Cannot sell them, plastic cases tossed, and I thought my sons would inherit this ’flawless’ collection. They don’t have a CD player in their house or car.

Thank goodness I kept my LP’s, people who quit LP gave me theirs, ..., weeding now, found successful cleaning method, down to 2,500.

Lost money: cost of 300 8 tracks, 3,000 CD’s,  37 leather binders, that’s no small potatoes.

Selling my (4) Marantz 9's for $10K over 30 years ago.  They went to SONY HQ in Tokyo but i kept the Marantz 7C which I am just now getting ready to sell.
More than a few to name, but the one that really sticks is when I burned up a set of drivers that cost $600 ea. They were new for um, maybe a couple days before I got the idea to add a tube buffer that I had worked on, but did NOT test! You can't make it from the listening chair to the power switch in time, no matter what.
I got busted forging prescriptions for a controlled opiate. So I lost my job and had to sell my system and $30,000 record collection. So about a $70,000 mistake. Now I listen to headphones and have a nice little system. Lucky to be alive. Been on Suboxone for 6 years. Better than methadone.
@elliottbnewcombjr,

’Cannot sell them, plastic cases tossed, and I thought my sons would inherit this ’flawless’ collection. They don’t have a CD player in their house or car.’


I wouldn’t be too surprised if they wouldn't have wanted them even if they had been intact.

It is a difficult notion, certainly for me, to get into my head that so much of the stuff that I’ve spent so many years getting hold of means so little to friends and family.

I think we attempt to create our own personalised worlds of experience, much like the kings and emperors in the days of old, which can ultimately have little meaning for anyone else.

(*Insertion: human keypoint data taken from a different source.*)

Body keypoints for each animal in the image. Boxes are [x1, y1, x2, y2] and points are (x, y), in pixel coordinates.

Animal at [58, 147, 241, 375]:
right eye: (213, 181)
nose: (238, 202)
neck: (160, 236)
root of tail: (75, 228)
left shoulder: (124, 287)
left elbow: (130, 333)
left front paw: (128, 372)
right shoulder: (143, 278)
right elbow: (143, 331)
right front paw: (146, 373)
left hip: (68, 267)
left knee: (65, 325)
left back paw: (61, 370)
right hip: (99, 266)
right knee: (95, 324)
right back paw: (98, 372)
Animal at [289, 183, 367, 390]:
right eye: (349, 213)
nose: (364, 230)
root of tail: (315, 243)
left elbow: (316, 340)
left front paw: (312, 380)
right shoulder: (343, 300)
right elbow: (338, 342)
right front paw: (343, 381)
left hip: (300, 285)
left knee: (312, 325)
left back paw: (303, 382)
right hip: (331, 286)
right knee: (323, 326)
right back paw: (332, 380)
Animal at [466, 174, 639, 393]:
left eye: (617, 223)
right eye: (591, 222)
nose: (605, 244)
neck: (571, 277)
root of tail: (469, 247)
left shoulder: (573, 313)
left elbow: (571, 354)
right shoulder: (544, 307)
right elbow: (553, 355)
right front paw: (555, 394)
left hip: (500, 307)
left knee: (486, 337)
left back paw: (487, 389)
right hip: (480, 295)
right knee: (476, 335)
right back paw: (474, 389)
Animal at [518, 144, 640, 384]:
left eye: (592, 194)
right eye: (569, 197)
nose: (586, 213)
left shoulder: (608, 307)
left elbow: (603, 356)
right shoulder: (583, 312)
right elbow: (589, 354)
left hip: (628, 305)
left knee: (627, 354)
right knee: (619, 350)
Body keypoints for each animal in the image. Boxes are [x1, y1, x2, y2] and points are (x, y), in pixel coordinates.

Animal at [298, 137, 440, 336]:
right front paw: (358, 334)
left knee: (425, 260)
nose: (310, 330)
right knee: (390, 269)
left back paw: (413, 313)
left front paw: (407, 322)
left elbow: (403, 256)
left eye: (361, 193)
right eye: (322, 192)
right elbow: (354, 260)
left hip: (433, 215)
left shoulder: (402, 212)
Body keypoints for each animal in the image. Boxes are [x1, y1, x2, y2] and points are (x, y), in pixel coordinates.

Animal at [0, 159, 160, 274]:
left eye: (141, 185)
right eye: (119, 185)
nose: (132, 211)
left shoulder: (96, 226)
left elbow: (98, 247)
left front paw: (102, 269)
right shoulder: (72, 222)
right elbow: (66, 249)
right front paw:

Much like Charles Foster Kane, but he was fortunate enough to have Xanadu, most of us are grateful for digital storage.

Ultimately, our entire expenditure on our audio hobby has be valued for what it has been worth to us, what meaning it had for us, and what pleasure it gave us.

It can be a serious mistake to think that our gear worth as much as we might like to believe, or anywhere near what we might have paid for it.

This industry is routinely littered with overpriced, overpromoted rubbish. Anyone unlucky enough to fall for it is therefore consequently forced to stick with it or accept considerable losses in moving it on.

But then audiophiles aren’t likely to get into audio to make money, are they?

Ultimately, our entire expenditure on our audio hobby has be valued for what it has been worth to us, what meaning it had for us, and what pleasure it gave us.